PAGE EXCERPT »
Start of Block
I'm reminded of the idea of "which candidate would you rather sit down and have a beer with?"  Wasn't that mostly from the George W election?  Are people really that shallow, that in the end gut feel for how much you would like a candidate in person is the overriding deciding factor?  Maybe.  She isn't warm, in terms of public persona; it's not one of her things.  I find Trump despicable but I get it that opinions vary on that.  Maybe if I'd liked the Apprentice more.  But to me that really was the deal-breaker; how could people watch that show and say this guy should be the President?  He was mean spirited, irrational, petty, condescending, and nearly incoherent.  Or was that just my take?

I almost left out the most obvious point to be made:  she's a woman.  To me that makes no difference, but if was a deal-breaker for 8% of the people outside Trump's core group that's the entire swing.  Or it could have shifted half that number over, or multiple factors including that could tie together.



4.  Anti-Bill Clinton / Obama


You might say, but those guys aren't running, it really shouldn't matter.  The connection to Obama is clear enough; she was part of his cabinet.  I think a main thread beyond those first two different theories, and also the third potential factor, is that ordinary reason can take a back seat to gut-feel.  Trump definitely used Bill Clinton as a defense for his own issues, specifically related to a tape one could easily interpret as him claiming he routinely commits sexual assault.  Maybe Bill did commit some heinous crimes; it never seemed relevant enough to sort through the two versions of spin in the media.

The general impression of Obama seems positive at this point, but I'm not so sure; that's likely not true among the 47.5% that voted for Trump.  In terms of stats an Obama Presidency was very successful, but I think the people that care about that level of reality were already voting for Clinton.  The most committed racists were definitely not voting for anyone associated with Obama, but again that's the minority on the other side, already committed.  None of this seems to explain the middle-ground support, as the first two theories may.
End of Block
WORK REQUIRED »
Answer from the election commentary:
1. Which television show does the writer mention in connection with Trump?
2. What percentage of voters does the writer say voted for Trump?
3. What connection between Clinton and Obama does the writer call clear enough?
The material isn't needed here.

ENTRIES SUPPLIED »
Start of Block
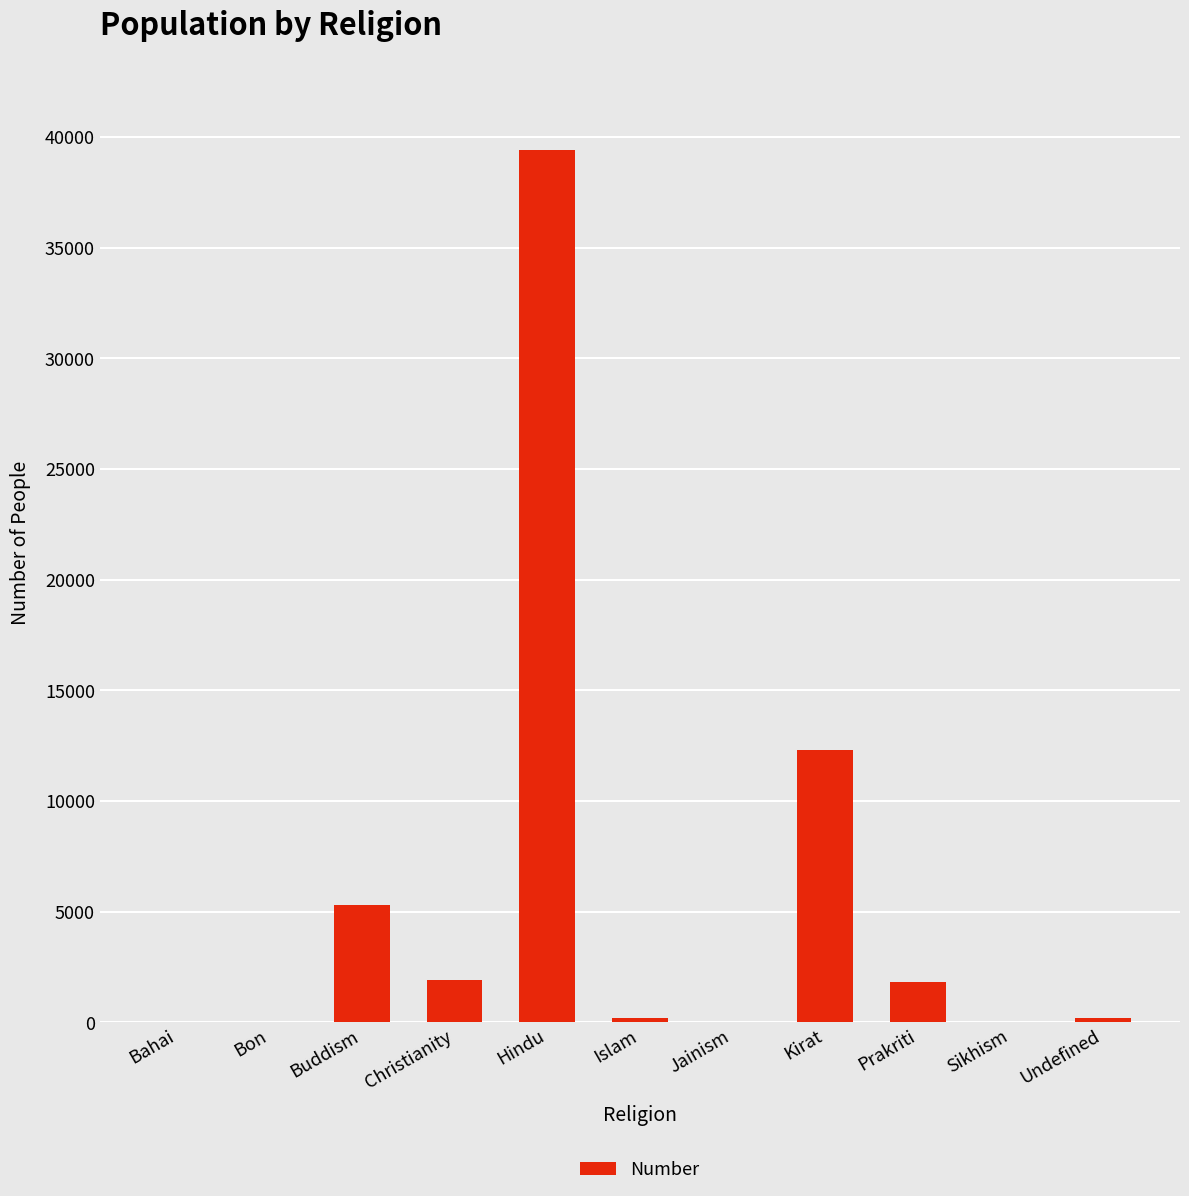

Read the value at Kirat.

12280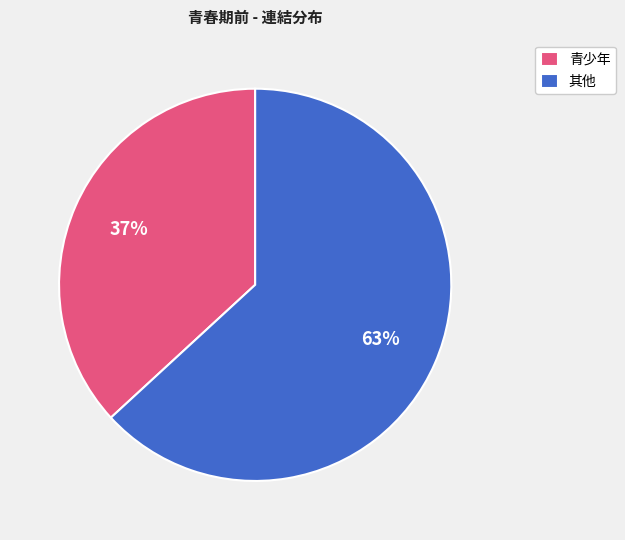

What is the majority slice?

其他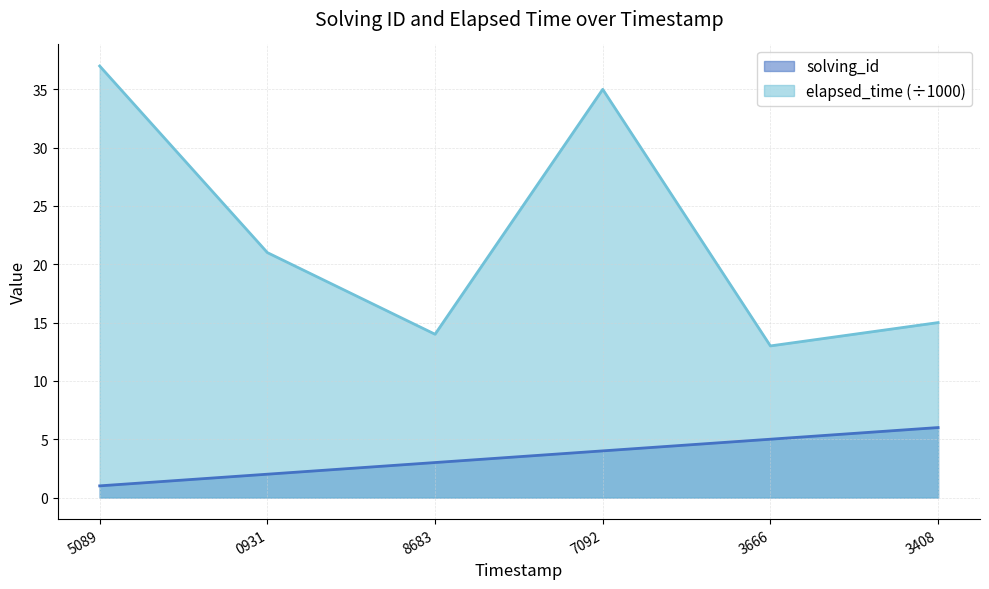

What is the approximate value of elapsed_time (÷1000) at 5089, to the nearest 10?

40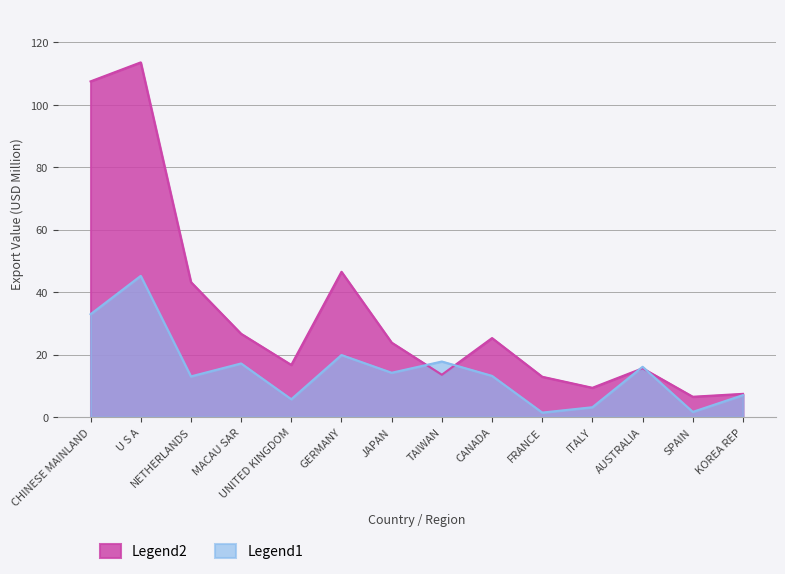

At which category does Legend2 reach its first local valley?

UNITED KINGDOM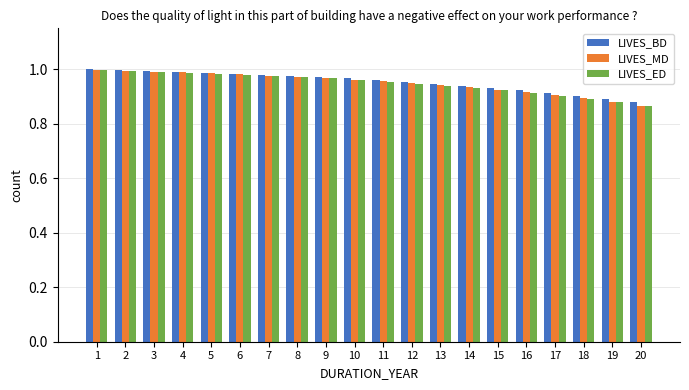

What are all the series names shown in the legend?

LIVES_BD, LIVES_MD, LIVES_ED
End of Block
Start of Block
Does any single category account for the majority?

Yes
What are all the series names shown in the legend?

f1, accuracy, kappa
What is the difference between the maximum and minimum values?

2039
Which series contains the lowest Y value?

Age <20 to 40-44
End of Block
Start of Block
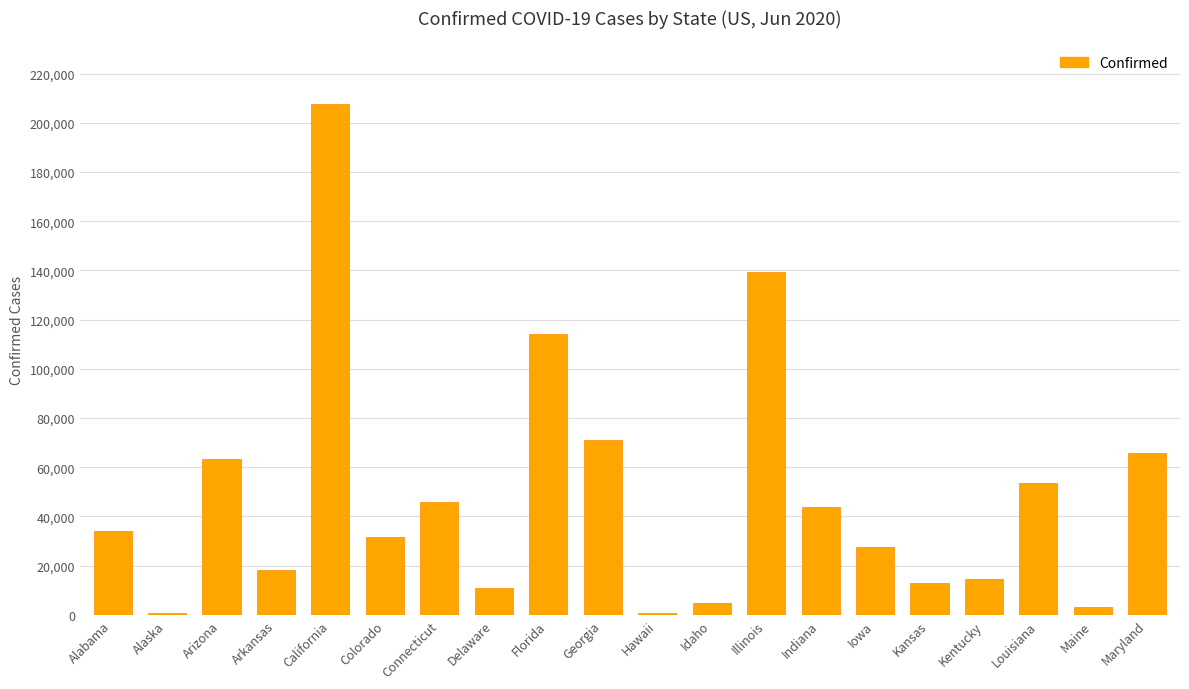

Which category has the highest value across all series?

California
End of Block
SOLUTION TO THIS TASK »
1. The Apprentice
2. 47.5%
3. She was part of his cabinet.